Die Geschichte hinter unserem Verlag

Immer wieder werde ich gefragt, wie man heutzutage noch auf die Idee kommt einen Verlag für Landkarten zu gründen bei all den Umbrüchen in der Verlagsbranche, der Digitalisierung und der damit verbunden Totsagung gedruckter Karten und dem bereits bestehenden großen Angebot an Landkarten.

Karten – so heißt es – schaut man sich doch heute nur noch auf dem Smartphone an und außerdem, was soll man denn heute noch kartieren, es gibt doch schon alles.

Daher möchte ich Ihnen gerne die Geschichte erzählen wie es zu unserem kleinen kartographischen Verlag kam...

 

Schon als Kind haben mich Landkarten fasziniert, die erste an die mich erinnern kann war im HB Bildatlas Rhön (Nr. 34). Toll die kurvigen Straßen zwischen Fulda und der damaligen Zonengrenze, dazu die dezente, aber doch plastisch vorstellbare Schummerung der HB Bildatlanten.

Zu meinem absoluten Lieblingsbuch entwickelte sich aber bald der Shell Europaatlas. Mit dem Finger auf der Karte reiste ich bis nach Andalusien oder auch nur von Bitterfeld nach Dessau. Bald war das Buch ziemlich abgenutzt als wäre es das eines Fernfahrers.

Auch begann ich nun meine ersten Experimente im Zeichnen von Landkarten. Dazu hatte ich glücklicherweise übriggebliebene Wahlplakate zur Verfügung denn Karten müssen groß sein! Vorne also warb Kohl für sich als „Kanzler für Deutschland“ und auf der Rückseite entstanden mit Filzstiften meine Landkarten.

Den Verlauf von Autobahnen und vieler anderer Straßen und Flüsse konnte ich im Schlaf aufsagen.

__BEREITGESTELLTES MATERIAL__:

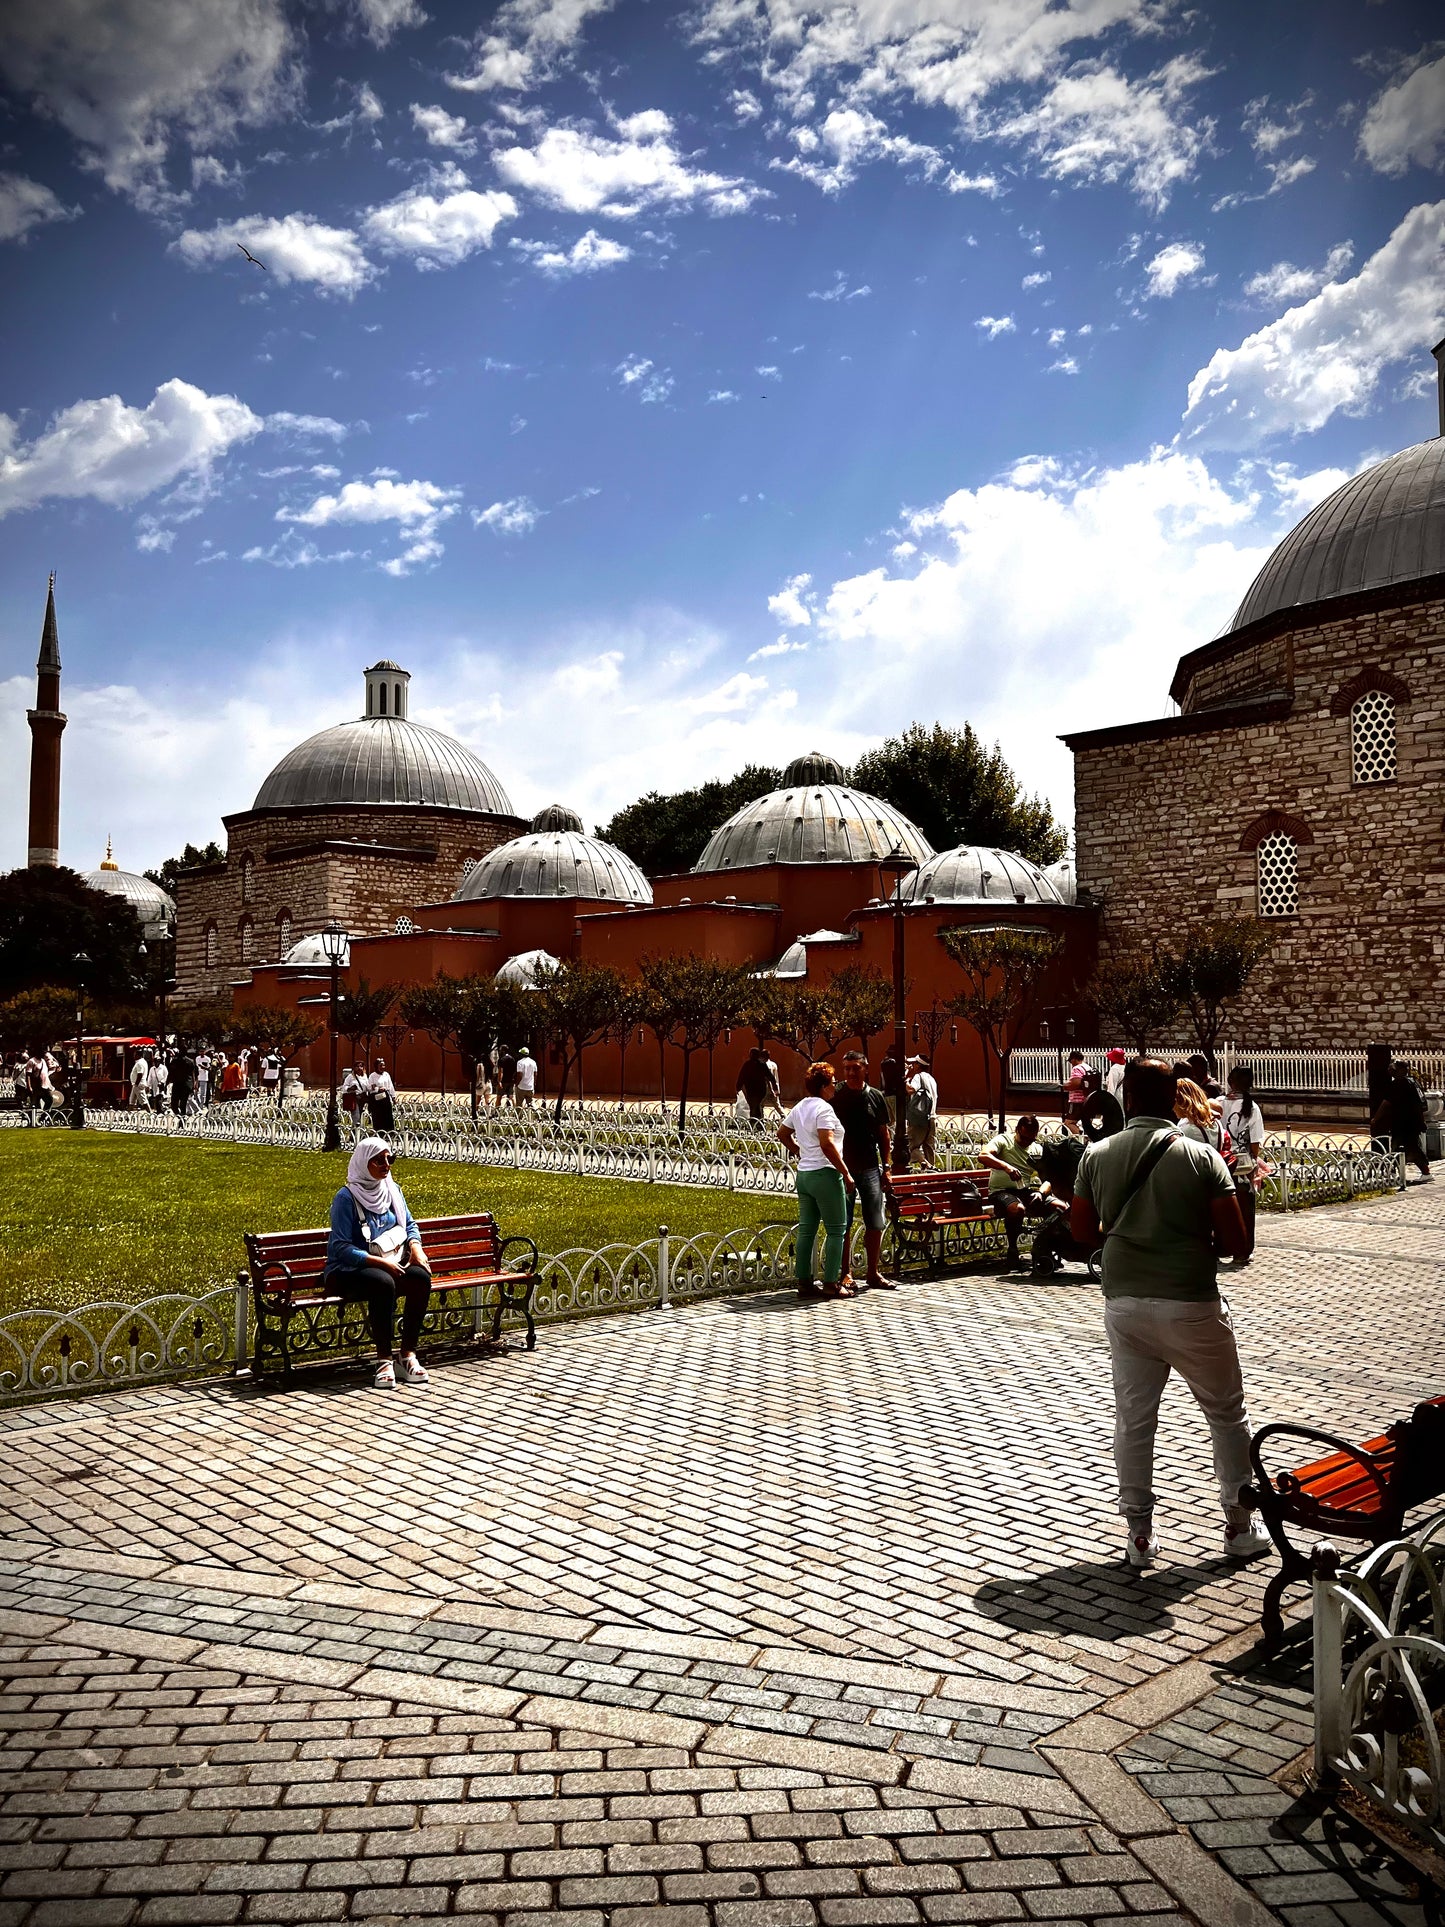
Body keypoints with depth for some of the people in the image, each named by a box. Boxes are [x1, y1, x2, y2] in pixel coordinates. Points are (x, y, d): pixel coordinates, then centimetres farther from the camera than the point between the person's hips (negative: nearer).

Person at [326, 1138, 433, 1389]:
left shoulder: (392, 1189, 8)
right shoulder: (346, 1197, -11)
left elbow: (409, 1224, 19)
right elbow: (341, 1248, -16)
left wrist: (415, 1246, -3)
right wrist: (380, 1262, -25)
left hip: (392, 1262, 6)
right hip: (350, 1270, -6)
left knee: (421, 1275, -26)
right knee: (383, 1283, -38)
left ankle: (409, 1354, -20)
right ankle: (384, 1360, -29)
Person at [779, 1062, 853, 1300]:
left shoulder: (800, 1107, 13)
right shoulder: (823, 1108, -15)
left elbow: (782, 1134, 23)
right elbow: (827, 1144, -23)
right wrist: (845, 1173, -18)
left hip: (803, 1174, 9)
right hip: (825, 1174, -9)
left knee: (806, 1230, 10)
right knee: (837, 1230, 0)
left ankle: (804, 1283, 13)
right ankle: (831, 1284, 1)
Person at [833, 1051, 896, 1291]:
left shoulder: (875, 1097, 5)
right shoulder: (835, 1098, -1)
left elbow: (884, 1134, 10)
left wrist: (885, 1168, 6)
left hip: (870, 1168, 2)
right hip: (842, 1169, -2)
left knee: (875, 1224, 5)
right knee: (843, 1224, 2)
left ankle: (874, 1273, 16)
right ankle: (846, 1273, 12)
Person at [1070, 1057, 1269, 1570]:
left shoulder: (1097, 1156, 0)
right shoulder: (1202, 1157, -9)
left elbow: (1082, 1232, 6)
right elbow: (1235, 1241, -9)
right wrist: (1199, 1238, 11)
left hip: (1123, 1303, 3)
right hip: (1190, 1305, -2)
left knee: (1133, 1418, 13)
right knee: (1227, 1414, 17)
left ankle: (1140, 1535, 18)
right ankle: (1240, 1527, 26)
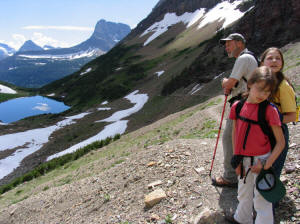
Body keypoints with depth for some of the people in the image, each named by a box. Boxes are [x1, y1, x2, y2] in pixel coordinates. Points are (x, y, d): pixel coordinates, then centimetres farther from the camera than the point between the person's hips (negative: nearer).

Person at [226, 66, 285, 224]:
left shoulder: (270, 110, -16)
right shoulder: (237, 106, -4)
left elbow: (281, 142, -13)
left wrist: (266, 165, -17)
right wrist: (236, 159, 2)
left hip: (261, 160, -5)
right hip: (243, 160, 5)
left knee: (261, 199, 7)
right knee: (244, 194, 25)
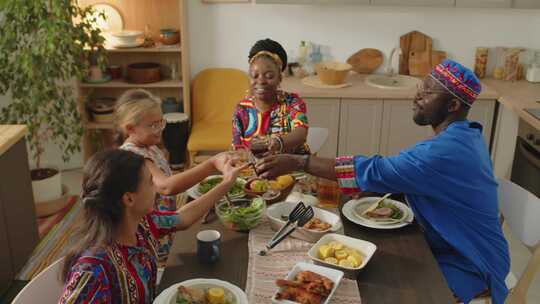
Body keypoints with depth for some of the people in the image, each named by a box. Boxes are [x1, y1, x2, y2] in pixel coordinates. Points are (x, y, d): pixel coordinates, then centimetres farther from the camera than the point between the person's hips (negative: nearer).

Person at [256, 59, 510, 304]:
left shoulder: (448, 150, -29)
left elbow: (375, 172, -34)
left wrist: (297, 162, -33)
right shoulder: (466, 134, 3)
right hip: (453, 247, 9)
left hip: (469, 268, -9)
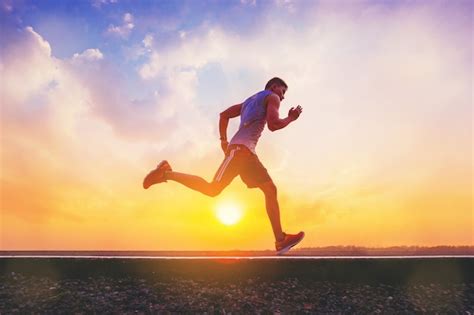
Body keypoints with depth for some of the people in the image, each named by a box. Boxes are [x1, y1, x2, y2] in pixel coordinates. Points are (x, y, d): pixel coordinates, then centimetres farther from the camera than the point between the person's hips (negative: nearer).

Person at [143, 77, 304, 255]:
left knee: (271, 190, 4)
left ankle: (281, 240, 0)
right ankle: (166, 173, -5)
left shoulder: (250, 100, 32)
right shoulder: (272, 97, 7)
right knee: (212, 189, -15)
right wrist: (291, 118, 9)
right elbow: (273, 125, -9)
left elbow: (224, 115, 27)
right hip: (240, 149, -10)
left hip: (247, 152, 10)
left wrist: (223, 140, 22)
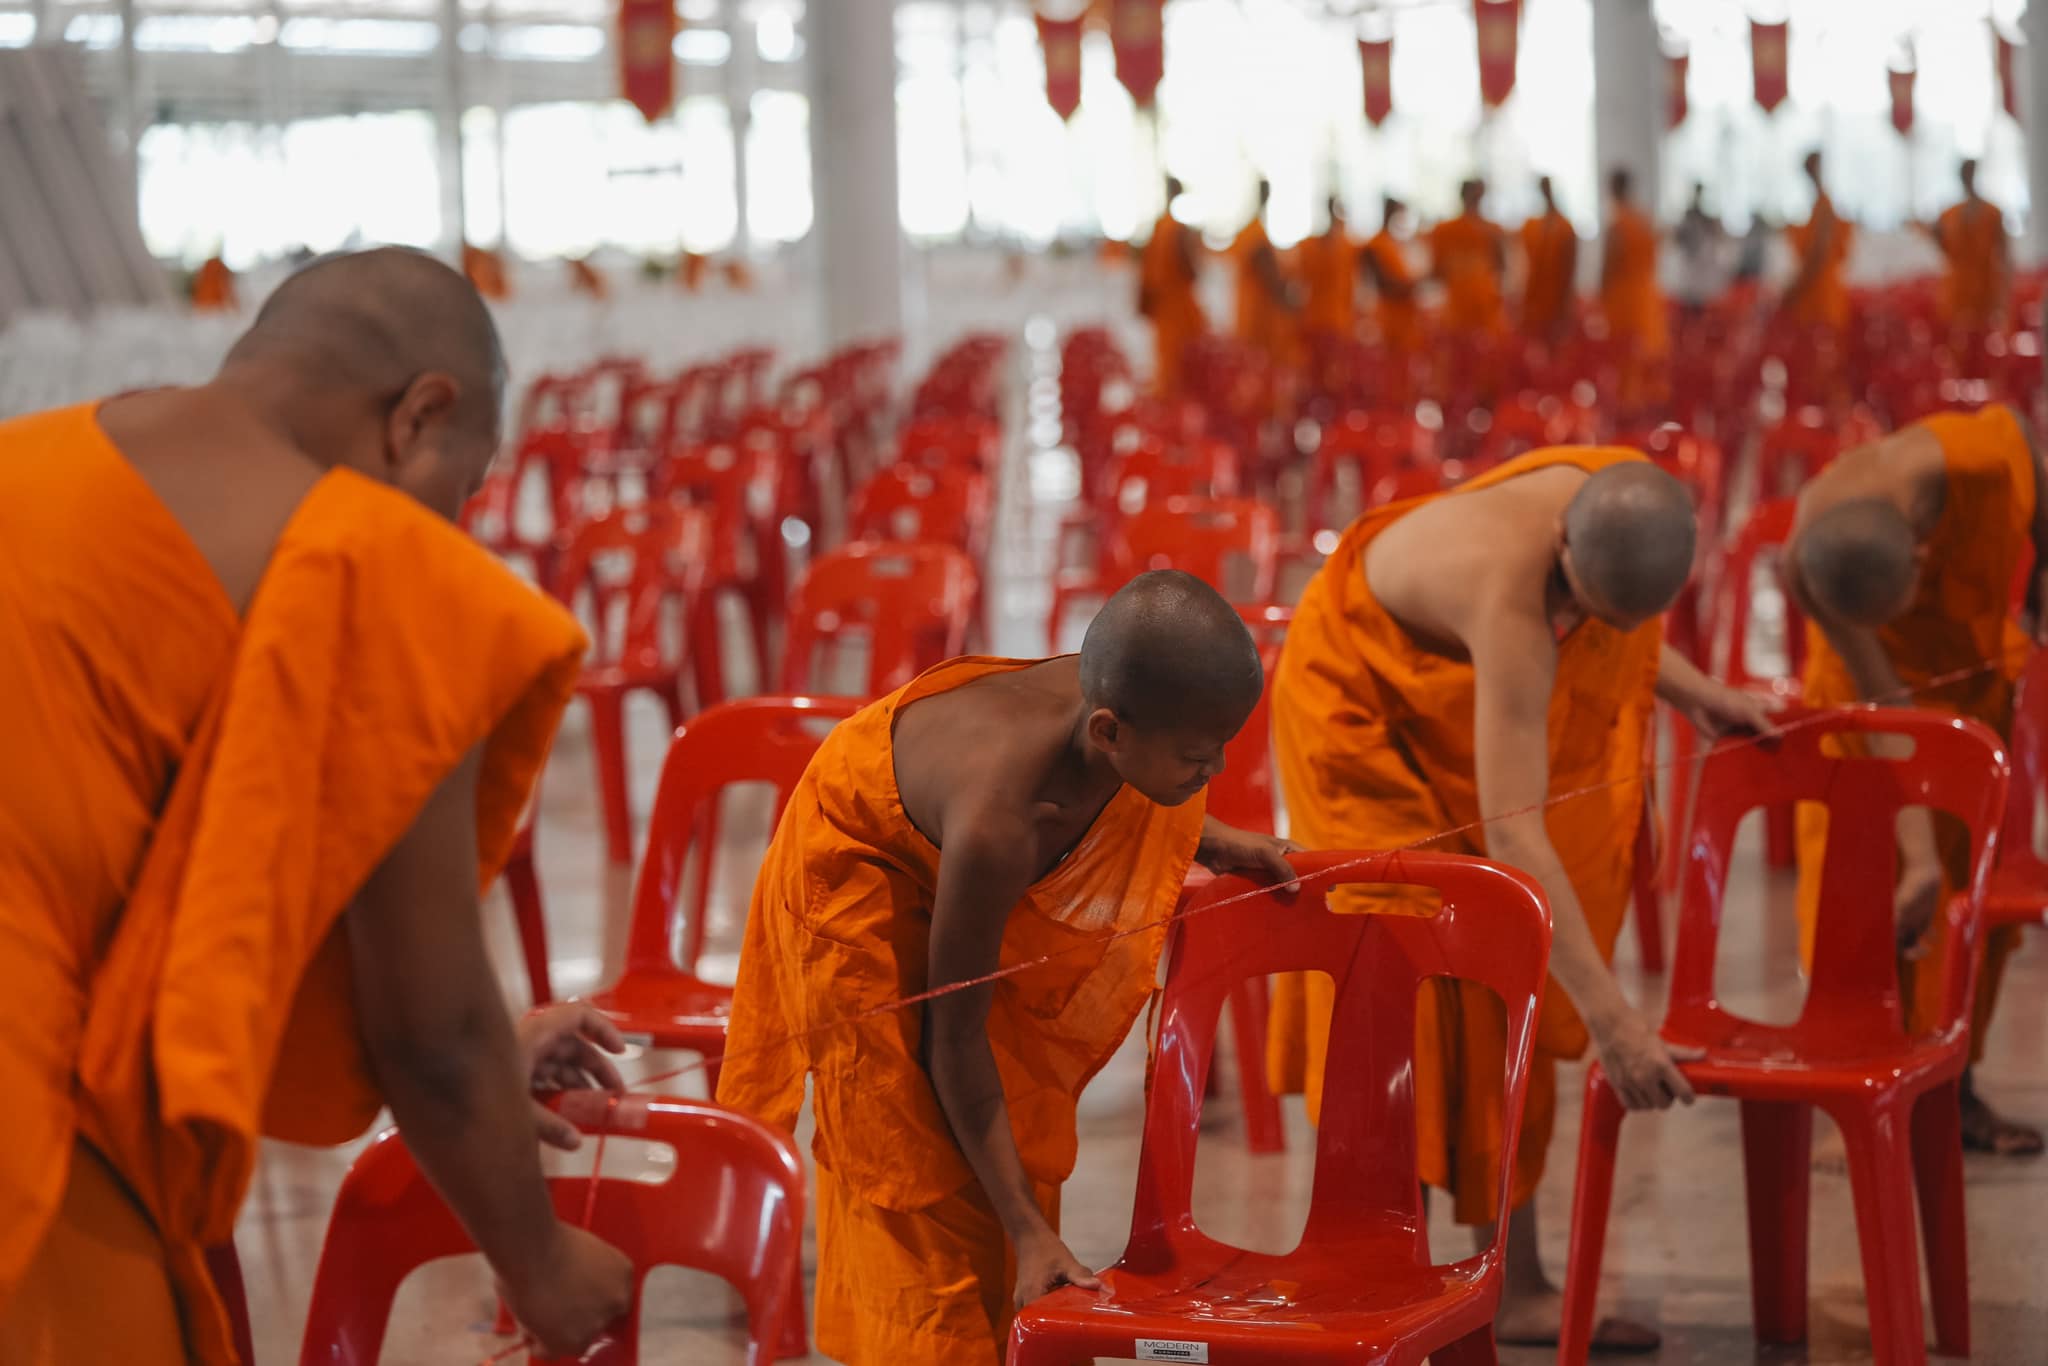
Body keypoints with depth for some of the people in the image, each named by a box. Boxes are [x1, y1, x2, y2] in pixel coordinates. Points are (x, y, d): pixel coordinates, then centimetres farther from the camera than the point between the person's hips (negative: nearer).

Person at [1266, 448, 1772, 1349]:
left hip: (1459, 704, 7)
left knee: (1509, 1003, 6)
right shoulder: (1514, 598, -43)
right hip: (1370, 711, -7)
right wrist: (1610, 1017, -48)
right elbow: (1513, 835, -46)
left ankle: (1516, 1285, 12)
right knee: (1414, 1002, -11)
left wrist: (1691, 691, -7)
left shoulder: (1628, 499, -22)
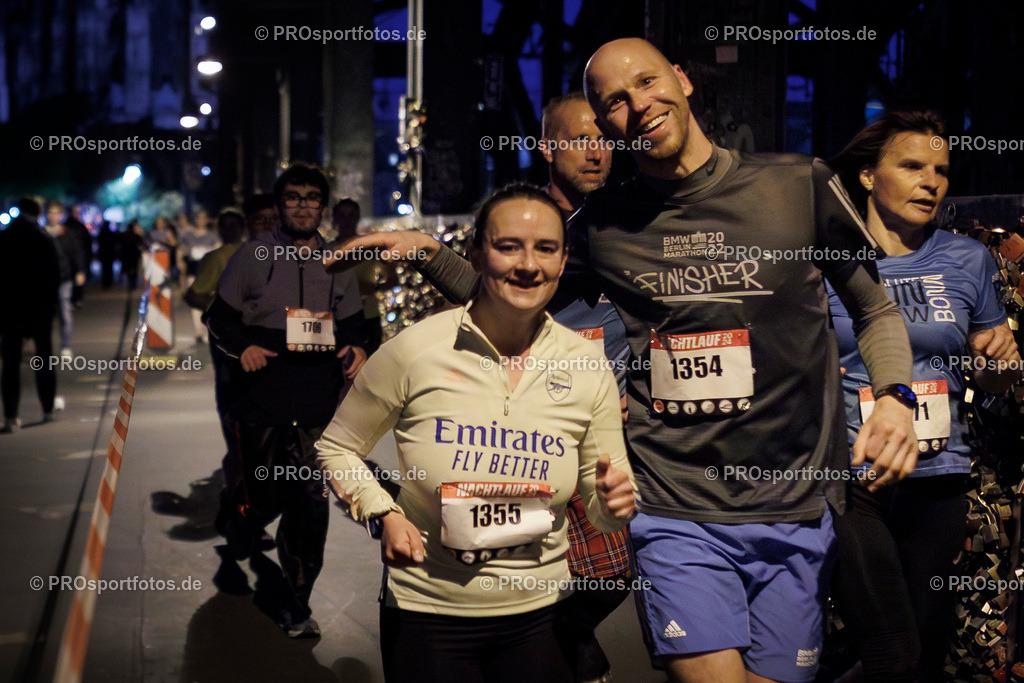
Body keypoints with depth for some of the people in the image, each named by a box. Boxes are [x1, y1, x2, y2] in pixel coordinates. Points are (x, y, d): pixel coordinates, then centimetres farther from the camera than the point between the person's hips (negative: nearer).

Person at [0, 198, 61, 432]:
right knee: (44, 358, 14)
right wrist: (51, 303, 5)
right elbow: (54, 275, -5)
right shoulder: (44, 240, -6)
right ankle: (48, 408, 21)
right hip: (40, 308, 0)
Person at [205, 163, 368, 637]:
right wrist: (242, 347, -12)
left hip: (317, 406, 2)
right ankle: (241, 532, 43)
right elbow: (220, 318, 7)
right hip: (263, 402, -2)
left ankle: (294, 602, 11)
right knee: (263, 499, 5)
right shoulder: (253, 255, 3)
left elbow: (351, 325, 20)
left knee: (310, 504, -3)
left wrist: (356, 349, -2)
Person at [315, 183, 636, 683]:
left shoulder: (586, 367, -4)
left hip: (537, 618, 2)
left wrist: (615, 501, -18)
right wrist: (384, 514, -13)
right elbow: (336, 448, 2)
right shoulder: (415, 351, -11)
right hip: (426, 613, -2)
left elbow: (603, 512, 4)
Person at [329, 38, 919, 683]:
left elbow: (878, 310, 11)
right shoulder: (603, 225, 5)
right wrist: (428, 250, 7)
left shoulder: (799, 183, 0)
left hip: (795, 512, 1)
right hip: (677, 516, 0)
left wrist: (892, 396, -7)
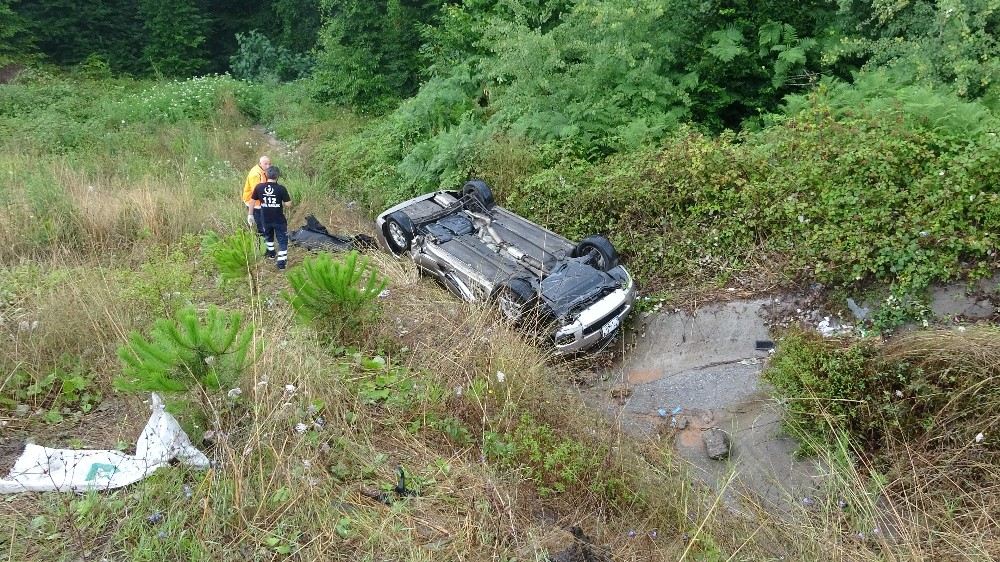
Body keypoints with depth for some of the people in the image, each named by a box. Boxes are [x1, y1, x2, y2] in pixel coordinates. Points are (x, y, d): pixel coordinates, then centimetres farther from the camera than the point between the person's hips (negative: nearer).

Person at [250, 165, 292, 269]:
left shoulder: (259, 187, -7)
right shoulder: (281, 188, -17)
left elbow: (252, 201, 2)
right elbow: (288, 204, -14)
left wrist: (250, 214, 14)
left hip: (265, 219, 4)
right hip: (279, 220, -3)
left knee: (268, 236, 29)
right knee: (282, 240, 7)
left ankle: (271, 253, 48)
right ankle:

__AUFGABEN__:
a. Schreiben Sie aus dem Auszug zur Verlagsgeschichte den Abschnitt zwischen „Auch begann ich“ und „Filzstiften meine Landkarten.“ einschließlich Wort für Wort ab.
b. Fassen Sie den Absatz aus dem Auszug zur Verlagsgeschichte, der mit „Auch begann ich nun“ anfängt, kürzer zusammen, ohne die wichtigsten Fakten wegzulassen.

__LÖSUNGEN__:
a.
Auch begann ich nun meine ersten Experimente im Zeichnen von Landkarten. Dazu hatte ich glücklicherweise übriggebliebene Wahlplakate zur Verfügung denn Karten müssen groß sein! Vorne also warb Kohl für sich als „Kanzler für Deutschland“ und auf der Rückseite entstanden mit Filzstiften meine Landkarten.

b. Nun zeichnete ich meine ersten eigenen Landkarten, mit Filzstiften auf die Rückseiten übriggebliebener Wahlplakate, denn Karten müssen groß sein. Auf der Vorderseite warb Kohl als „Kanzler für Deutschland“.